Tomber huit fois, se relever neuve

Moment méditation

Il est 21h30, ou 22h, l’air se rafraichit, il fait frais mais pas froid. Il fait bon. Mes volets sont fermés, le soleil commence à se coucher, c’est le début de l’obscurité, il ne fait pas totalement noir, mais pas trop jour, c’est une luminosité parfaite, un peu tamisée.

J’enlève mes chaussettes, j’enlève mon t-shirt, je reste en débardeur, c’est très bien comme ça. Je mets un châle autour de mes épaules, et je m’assois en tailleur, je garde le dos bien droit, les épaules alignés.

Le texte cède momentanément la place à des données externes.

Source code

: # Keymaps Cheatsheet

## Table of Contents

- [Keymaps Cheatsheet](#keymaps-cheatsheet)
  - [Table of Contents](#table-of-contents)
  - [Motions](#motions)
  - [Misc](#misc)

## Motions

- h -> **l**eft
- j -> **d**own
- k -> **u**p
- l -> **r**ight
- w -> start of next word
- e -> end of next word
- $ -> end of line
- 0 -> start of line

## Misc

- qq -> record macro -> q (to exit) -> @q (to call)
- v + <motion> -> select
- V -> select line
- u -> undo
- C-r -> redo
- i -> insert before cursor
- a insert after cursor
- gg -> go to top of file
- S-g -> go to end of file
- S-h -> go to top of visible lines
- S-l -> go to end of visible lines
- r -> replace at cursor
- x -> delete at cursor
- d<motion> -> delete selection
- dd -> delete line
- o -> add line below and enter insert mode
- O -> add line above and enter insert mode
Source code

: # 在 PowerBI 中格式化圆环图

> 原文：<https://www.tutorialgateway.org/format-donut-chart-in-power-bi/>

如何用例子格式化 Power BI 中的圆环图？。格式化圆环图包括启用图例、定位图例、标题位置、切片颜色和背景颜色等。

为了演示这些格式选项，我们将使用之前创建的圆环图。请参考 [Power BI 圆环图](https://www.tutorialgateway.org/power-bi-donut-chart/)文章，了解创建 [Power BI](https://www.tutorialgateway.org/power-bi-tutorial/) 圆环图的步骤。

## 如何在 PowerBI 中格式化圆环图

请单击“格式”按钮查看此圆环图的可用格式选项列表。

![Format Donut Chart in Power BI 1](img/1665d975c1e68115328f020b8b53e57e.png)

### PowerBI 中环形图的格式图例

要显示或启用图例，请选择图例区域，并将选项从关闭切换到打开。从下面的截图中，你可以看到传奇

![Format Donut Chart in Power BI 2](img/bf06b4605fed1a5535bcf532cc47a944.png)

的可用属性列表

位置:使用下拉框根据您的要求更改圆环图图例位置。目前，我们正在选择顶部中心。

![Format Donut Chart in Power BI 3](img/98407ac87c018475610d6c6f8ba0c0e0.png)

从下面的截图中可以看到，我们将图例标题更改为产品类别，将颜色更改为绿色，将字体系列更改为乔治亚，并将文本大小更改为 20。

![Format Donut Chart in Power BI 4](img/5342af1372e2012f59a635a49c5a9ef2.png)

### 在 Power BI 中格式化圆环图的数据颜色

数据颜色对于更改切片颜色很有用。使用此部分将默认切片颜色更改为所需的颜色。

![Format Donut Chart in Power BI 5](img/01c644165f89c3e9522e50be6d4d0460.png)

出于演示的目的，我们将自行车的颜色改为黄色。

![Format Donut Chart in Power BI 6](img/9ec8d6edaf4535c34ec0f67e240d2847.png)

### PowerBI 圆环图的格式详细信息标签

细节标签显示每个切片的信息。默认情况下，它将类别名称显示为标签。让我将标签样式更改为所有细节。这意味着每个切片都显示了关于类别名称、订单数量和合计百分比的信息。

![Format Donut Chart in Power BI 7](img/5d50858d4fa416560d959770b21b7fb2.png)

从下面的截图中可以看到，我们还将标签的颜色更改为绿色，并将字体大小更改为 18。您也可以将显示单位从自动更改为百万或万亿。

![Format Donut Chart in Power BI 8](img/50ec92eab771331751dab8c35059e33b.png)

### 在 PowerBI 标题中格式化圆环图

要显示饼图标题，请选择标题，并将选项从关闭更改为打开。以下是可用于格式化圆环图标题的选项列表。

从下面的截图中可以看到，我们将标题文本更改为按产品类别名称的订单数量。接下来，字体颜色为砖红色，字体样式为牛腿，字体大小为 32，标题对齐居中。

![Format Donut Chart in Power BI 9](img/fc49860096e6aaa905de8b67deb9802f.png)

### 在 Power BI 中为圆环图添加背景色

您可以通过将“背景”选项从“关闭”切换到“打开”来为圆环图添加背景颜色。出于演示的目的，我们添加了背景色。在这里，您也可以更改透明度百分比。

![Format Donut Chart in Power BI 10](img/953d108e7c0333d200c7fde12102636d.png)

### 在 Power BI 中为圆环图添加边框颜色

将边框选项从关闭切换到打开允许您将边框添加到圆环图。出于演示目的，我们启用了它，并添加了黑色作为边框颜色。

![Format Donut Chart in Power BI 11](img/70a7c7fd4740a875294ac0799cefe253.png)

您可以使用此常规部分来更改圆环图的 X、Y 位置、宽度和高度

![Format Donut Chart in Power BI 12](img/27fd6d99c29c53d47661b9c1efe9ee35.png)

Je mets ma main gauche au dessus de ma main droite, les pouces se rejoignant exactement à la hauteur de mon nombril.
Je prends une grande inspiration dont je prolonge l’expiration. Et je respire calmement.

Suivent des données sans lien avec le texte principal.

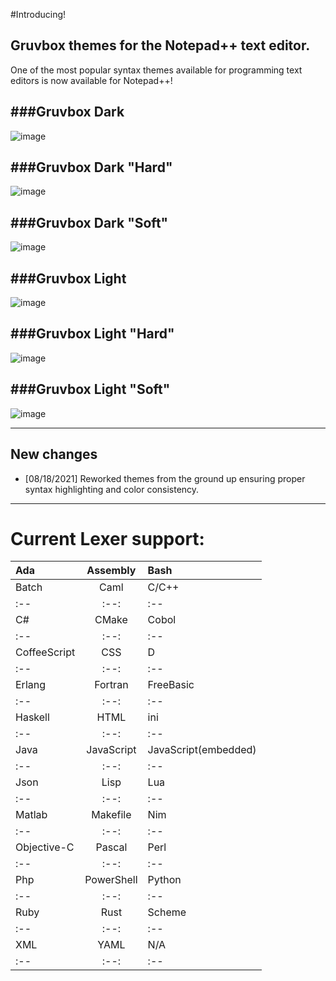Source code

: #Introducing!

## Gruvbox themes for the Notepad++ text editor.

One of the most popular syntax themes available for programming text editors is now available for Notepad++!

###Gruvbox Dark
---
![image](https://github.com/wburton95/Notepadpp-Gruvbox-Port/blob/master/images/gruvbox_dark.png)

###Gruvbox Dark "Hard"
---
![image](https://github.com/wburton95/Notepadpp-Gruvbox-Port/blob/master/images/gruvbox_dark_hard.png)

###Gruvbox Dark "Soft"
---
![image](https://github.com/wburton95/Notepadpp-Gruvbox-Port/blob/master/images/gruvbox_dark_soft.png)

###Gruvbox Light
---
![image](https://github.com/wburton95/Notepadpp-Gruvbox-Port/blob/master/images/gruvbox_light.png)

###Gruvbox Light "Hard"
---
![image](https://github.com/wburton95/Notepadpp-Gruvbox-Port/blob/master/images/gruvbox_light_hard.png)

###Gruvbox Light "Soft"
---
![image](https://github.com/wburton95/Notepadpp-Gruvbox-Port/blob/master/images/gruvbox_light_soft.png)

---

## New changes

* [08/18/2021] Reworked themes from the ground up ensuring proper syntax highlighting and color consistency.

---

# Current Lexer support:

| Ada          | Assembly   | Bash                  |
|:--           |:--:        |:--                    |
| Batch        | Caml       | C/C++                 |
|:--           |:--:        |:--                    |
| C#           | CMake      | Cobol                 |
|:--           |:--:        |:--                    |
| CoffeeScript | CSS        | D                     |
|:--           |:--:        |:--                    |
| Erlang       | Fortran    | FreeBasic             |
|:--           |:--:        |:--                    |
| Haskell      | HTML       | ini                   |
|:--           |:--:        |:--                    |
| Java         | JavaScript | JavaScript(embedded)  |
|:--           |:--:        |:--                    |
| Json         | Lisp       | Lua                   |
|:--           |:--:        |:--                    |
| Matlab       | Makefile   | Nim                   |
|:--           |:--:        |:--                    |
| Objective-C  | Pascal     | Perl                  |
|:--           |:--:        |:--                    |
| Php          | PowerShell | Python                |
|:--           |:--:        |:--                    |
| Ruby         | Rust       | Scheme                |
|:--           |:--:        |:--                    |
| XML          | YAML       | N/A                   |
|:--           |:--:        |:--                    |

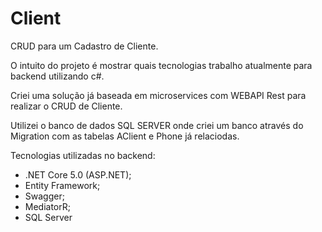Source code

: # Client
CRUD para um Cadastro de Cliente.

O intuito do projeto é mostrar quais tecnologias trabalho atualmente para backend utilizando c#. 

Criei uma solução já baseada em  microservices com WEBAPI Rest para realizar o CRUD de Cliente.

Utilizei o banco de dados SQL SERVER onde criei um banco através do Migration com as tabelas AClient e Phone já relaciodas.

Tecnologias utilizadas no backend:
- .NET Core 5.0 (ASP.NET);
- Entity Framework;
- Swagger;
- MediatorR;
- SQL Server 
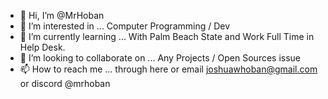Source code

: - 👋 Hi, I’m @MrHoban
- 👀 I’m interested in ... Computer Programming / Dev
- 🌱 I’m currently learning ... With Palm Beach State and Work Full Time in Help Desk.  
- 💞️ I’m looking to collaborate on ... Any Projects / Open Sources issue
- 📫 How to reach me ... through here or email joshuawhoban@gmail.com or discord @mrhoban

<!---
MrHoban/MrHoban is a ✨ special ✨ repository because its `README.md` (this file) appears on your GitHub profile.
You can click the Preview link to take a look at your changes.
--->
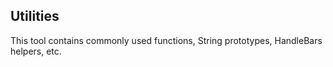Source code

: ## Utilities

This tool contains commonly used functions, String prototypes, HandleBars helpers, etc.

Je ferme les yeux, ça y est, je commence. Il n’y a plus d’ennui, le passé n’existe plus, le futur n’existe plus. Les échecs et les réussites qui m’ont amenés ici n’existent plus, toutes les questions quant à mon avenir, de demain ou dans 5 ans n’existent plus. Seul le présent est. Il n’y a aucune question à se poser, aucun regret, aucune crainte, aucun doute, le présent est là et il est seulement là. Ho lala si ça se trouve demain je ne vais pas voir petit loulou, imagine qu’il soit partis en vacances.... Quand est-ce que je vais partir en vacances ? Il va bien falloir que je parte quelque part un jour, je vais pas accumuler 15 ans de congés non plus, pouf ! Ho lala non, j’en étais à ma respiration, première distraction. Torpeur, je commence à piquer du nez, je continue les yeux ouverts.

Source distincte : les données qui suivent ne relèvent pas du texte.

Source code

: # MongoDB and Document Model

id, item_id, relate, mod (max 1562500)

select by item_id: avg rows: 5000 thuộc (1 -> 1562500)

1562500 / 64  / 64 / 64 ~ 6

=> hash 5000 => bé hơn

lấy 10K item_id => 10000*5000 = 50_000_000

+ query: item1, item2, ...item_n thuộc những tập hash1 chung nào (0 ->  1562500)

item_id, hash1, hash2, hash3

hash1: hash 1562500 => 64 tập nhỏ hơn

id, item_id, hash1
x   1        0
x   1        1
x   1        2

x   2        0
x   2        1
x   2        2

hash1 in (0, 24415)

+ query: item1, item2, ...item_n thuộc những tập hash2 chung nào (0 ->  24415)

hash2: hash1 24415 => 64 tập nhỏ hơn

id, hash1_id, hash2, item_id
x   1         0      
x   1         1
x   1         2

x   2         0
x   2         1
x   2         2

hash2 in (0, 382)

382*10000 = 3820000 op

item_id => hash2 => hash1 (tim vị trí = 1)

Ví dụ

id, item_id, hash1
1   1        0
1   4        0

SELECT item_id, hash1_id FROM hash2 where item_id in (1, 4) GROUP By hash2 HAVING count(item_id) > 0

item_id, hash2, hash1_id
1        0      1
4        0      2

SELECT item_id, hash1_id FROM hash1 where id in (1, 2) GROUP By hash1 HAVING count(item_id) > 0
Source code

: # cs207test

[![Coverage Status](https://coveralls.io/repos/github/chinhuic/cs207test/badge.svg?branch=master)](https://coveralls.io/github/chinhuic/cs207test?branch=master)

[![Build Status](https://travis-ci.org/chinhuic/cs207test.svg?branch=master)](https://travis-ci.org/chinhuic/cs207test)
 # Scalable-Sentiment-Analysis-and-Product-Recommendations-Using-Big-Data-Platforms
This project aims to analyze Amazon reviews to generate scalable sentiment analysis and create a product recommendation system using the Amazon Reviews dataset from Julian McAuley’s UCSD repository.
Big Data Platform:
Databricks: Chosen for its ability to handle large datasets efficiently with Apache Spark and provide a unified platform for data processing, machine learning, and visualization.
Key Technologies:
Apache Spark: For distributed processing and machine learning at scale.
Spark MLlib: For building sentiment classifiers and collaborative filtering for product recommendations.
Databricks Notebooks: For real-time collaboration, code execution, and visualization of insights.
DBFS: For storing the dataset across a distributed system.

J’essaye de ressentir ce qu’il se passe dans ce corps, les poumons se remplissent d’air et se dégonflent, le sang circule sans cesse dans les veines, les ventricules du coeur se remplissent de sang dont la pression est géré par le noeud sinusal, la valve s’ouvre et se referme, et le cerveau gère tout ça, les nerfs se contractent, mon estomac se remplit de sécrétions gastriques, les minéraux sont filtrés, les déchets sont dégagés, après je vais me faire un thé vert, ou alors ça dépend si je vais dormir direct après ou pas, sinon je peux lire un peu avant, sauf si j’ai la flemme, j’en étais où dans mon bouquin, ha merde j’en sais plus rien. Merde concentre toi sur ta respiration ! Deuxième distraction.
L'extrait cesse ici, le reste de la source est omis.